:: Data rows ::
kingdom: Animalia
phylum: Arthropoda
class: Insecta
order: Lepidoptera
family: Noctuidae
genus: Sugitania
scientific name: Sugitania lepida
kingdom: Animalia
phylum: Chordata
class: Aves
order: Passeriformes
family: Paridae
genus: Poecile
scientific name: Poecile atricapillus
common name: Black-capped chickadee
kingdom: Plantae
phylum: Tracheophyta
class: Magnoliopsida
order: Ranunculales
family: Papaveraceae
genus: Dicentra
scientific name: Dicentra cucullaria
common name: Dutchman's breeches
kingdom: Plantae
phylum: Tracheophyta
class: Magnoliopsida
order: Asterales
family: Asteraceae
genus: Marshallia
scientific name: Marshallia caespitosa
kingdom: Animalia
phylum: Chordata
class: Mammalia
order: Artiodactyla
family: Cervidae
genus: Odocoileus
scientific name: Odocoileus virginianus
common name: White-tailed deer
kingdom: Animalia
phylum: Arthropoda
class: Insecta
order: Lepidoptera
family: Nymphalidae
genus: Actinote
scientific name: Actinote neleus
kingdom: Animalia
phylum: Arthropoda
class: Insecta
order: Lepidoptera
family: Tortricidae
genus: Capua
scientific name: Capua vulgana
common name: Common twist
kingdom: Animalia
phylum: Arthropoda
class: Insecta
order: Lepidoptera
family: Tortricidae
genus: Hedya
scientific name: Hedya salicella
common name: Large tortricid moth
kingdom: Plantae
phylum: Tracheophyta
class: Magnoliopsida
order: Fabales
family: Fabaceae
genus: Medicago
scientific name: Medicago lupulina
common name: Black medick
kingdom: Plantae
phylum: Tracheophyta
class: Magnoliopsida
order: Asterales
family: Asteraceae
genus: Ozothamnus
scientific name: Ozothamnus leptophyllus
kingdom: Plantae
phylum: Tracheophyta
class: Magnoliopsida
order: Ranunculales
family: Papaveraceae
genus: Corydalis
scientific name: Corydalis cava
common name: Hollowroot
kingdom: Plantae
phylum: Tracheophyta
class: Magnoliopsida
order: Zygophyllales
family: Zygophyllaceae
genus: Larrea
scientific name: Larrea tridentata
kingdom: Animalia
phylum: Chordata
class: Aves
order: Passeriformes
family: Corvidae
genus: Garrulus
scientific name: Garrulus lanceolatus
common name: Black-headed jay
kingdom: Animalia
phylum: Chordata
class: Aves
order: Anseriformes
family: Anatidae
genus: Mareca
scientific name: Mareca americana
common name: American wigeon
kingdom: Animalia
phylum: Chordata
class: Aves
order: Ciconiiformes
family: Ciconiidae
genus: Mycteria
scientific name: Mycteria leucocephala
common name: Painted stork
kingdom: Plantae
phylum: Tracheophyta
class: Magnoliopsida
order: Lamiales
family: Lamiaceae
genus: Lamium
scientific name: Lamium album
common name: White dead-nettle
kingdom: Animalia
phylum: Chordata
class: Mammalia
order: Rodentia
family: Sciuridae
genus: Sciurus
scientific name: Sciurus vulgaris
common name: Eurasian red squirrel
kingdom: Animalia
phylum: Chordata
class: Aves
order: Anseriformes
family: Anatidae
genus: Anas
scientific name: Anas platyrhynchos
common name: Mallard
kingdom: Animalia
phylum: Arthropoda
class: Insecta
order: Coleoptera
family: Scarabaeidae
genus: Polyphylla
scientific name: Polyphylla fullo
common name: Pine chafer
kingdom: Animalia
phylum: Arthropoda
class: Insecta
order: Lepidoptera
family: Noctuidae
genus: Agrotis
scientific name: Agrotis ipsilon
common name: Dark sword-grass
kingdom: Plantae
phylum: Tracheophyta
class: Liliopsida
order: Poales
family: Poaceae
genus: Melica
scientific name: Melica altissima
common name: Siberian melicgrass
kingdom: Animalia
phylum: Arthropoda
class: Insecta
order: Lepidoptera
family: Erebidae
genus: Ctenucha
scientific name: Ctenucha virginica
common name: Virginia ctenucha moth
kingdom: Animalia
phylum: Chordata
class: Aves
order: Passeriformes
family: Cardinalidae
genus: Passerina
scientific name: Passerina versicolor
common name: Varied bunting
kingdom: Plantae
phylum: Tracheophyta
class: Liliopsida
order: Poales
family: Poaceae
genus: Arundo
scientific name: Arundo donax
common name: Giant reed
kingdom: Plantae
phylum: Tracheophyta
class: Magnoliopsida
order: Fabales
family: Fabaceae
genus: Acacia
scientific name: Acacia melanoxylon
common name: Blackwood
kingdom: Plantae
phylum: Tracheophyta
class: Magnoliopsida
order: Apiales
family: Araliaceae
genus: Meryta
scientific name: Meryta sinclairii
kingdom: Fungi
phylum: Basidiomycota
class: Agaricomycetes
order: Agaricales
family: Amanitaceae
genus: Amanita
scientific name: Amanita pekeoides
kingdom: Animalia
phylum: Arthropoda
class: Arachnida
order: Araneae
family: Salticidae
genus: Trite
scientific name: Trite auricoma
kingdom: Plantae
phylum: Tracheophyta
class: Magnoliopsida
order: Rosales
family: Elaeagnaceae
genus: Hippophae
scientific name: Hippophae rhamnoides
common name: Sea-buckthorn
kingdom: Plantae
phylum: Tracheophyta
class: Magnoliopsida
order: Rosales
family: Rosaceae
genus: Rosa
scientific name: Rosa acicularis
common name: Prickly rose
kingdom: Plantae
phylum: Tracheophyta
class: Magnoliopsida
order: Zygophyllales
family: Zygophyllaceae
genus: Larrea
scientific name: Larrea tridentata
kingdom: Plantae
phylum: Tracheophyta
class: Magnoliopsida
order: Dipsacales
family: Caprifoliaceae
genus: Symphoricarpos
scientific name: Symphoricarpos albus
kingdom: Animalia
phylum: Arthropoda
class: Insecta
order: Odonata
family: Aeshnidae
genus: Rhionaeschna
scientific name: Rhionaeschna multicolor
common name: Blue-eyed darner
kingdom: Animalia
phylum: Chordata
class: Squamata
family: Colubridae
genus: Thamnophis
:::
• Written instruction
Please quote every line of the records above word for word, from the first to the last.

• Answer to the task
kingdom: Animalia
phylum: Arthropoda
class: Insecta
order: Lepidoptera
family: Noctuidae
genus: Sugitania
scientific name: Sugitania lepida
kingdom: Animalia
phylum: Chordata
class: Aves
order: Passeriformes
family: Paridae
genus: Poecile
scientific name: Poecile atricapillus
common name: Black-capped chickadee
kingdom: Plantae
phylum: Tracheophyta
class: Magnoliopsida
order: Ranunculales
family: Papaveraceae
genus: Dicentra
scientific name: Dicentra cucullaria
common name: Dutchman's breeches
kingdom: Plantae
phylum: Tracheophyta
class: Magnoliopsida
order: Asterales
family: Asteraceae
genus: Marshallia
scientific name: Marshallia caespitosa
kingdom: Animalia
phylum: Chordata
class: Mammalia
order: Artiodactyla
family: Cervidae
genus: Odocoileus
scientific name: Odocoileus virginianus
common name: White-tailed deer
kingdom: Animalia
phylum: Arthropoda
class: Insecta
order: Lepidoptera
family: Nymphalidae
genus: Actinote
scientific name: Actinote neleus
kingdom: Animalia
phylum: Arthropoda
class: Insecta
order: Lepidoptera
family: Tortricidae
genus: Capua
scientific name: Capua vulgana
common name: Common twist
kingdom: Animalia
phylum: Arthropoda
class: Insecta
order: Lepidoptera
family: Tortricidae
genus: Hedya
scientific name: Hedya salicella
common name: Large tortricid moth
kingdom: Plantae
phylum: Tracheophyta
class: Magnoliopsida
order: Fabales
family: Fabaceae
genus: Medicago
scientific name: Medicago lupulina
common name: Black medick
kingdom: Plantae
phylum: Tracheophyta
class: Magnoliopsida
order: Asterales
family: Asteraceae
genus: Ozothamnus
scientific name: Ozothamnus leptophyllus
kingdom: Plantae
phylum: Tracheophyta
class: Magnoliopsida
order: Ranunculales
family: Papaveraceae
genus: Corydalis
scientific name: Corydalis cava
common name: Hollowroot
kingdom: Plantae
phylum: Tracheophyta
class: Magnoliopsida
order: Zygophyllales
family: Zygophyllaceae
genus: Larrea
scientific name: Larrea tridentata
kingdom: Animalia
phylum: Chordata
class: Aves
order: Passeriformes
family: Corvidae
genus: Garrulus
scientific name: Garrulus lanceolatus
common name: Black-headed jay
kingdom: Animalia
phylum: Chordata
class: Aves
order: Anseriformes
family: Anatidae
genus: Mareca
scientific name: Mareca americana
common name: American wigeon
kingdom: Animalia
phylum: Chordata
class: Aves
order: Ciconiiformes
family: Ciconiidae
genus: Mycteria
scientific name: Mycteria leucocephala
common name: Painted stork
kingdom: Plantae
phylum: Tracheophyta
class: Magnoliopsida
order: Lamiales
family: Lamiaceae
genus: Lamium
scientific name: Lamium album
common name: White dead-nettle
kingdom: Animalia
phylum: Chordata
class: Mammalia
order: Rodentia
family: Sciuridae
genus: Sciurus
scientific name: Sciurus vulgaris
common name: Eurasian red squirrel
kingdom: Animalia
phylum: Chordata
class: Aves
order: Anseriformes
family: Anatidae
genus: Anas
scientific name: Anas platyrhynchos
common name: Mallard
kingdom: Animalia
phylum: Arthropoda
class: Insecta
order: Coleoptera
family: Scarabaeidae
genus: Polyphylla
scientific name: Polyphylla fullo
common name: Pine chafer
kingdom: Animalia
phylum: Arthropoda
class: Insecta
order: Lepidoptera
family: Noctuidae
genus: Agrotis
scientific name: Agrotis ipsilon
common name: Dark sword-grass
kingdom: Plantae
phylum: Tracheophyta
class: Liliopsida
order: Poales
family: Poaceae
genus: Melica
scientific name: Melica altissima
common name: Siberian melicgrass
kingdom: Animalia
phylum: Arthropoda
class: Insecta
order: Lepidoptera
family: Erebidae
genus: Ctenucha
scientific name: Ctenucha virginica
common name: Virginia ctenucha moth
kingdom: Animalia
phylum: Chordata
class: Aves
order: Passeriformes
family: Cardinalidae
genus: Passerina
scientific name: Passerina versicolor
common name: Varied bunting
kingdom: Plantae
phylum: Tracheophyta
class: Liliopsida
order: Poales
family: Poaceae
genus: Arundo
scientific name: Arundo donax
common name: Giant reed
kingdom: Plantae
phylum: Tracheophyta
class: Magnoliopsida
order: Fabales
family: Fabaceae
genus: Acacia
scientific name: Acacia melanoxylon
common name: Blackwood
kingdom: Plantae
phylum: Tracheophyta
class: Magnoliopsida
order: Apiales
family: Araliaceae
genus: Meryta
scientific name: Meryta sinclairii
kingdom: Fungi
phylum: Basidiomycota
class: Agaricomycetes
order: Agaricales
family: Amanitaceae
genus: Amanita
scientific name: Amanita pekeoides
kingdom: Animalia
phylum: Arthropoda
class: Arachnida
order: Araneae
family: Salticidae
genus: Trite
scientific name: Trite auricoma
kingdom: Plantae
phylum: Tracheophyta
class: Magnoliopsida
order: Rosales
family: Elaeagnaceae
genus: Hippophae
scientific name: Hippophae rhamnoides
common name: Sea-buckthorn
kingdom: Plantae
phylum: Tracheophyta
class: Magnoliopsida
order: Rosales
family: Rosaceae
genus: Rosa
scientific name: Rosa acicularis
common name: Prickly rose
kingdom: Plantae
phylum: Tracheophyta
class: Magnoliopsida
order: Zygophyllales
family: Zygophyllaceae
genus: Larrea
scientific name: Larrea tridentata
kingdom: Plantae
phylum: Tracheophyta
class: Magnoliopsida
order: Dipsacales
family: Caprifoliaceae
genus: Symphoricarpos
scientific name: Symphoricarpos albus
kingdom: Animalia
phylum: Arthropoda
class: Insecta
order: Odonata
family: Aeshnidae
genus: Rhionaeschna
scientific name: Rhionaeschna multicolor
common name: Blue-eyed darner
kingdom: Animalia
phylum: Chordata
class: Squamata
family: Colubridae
genus: Thamnophis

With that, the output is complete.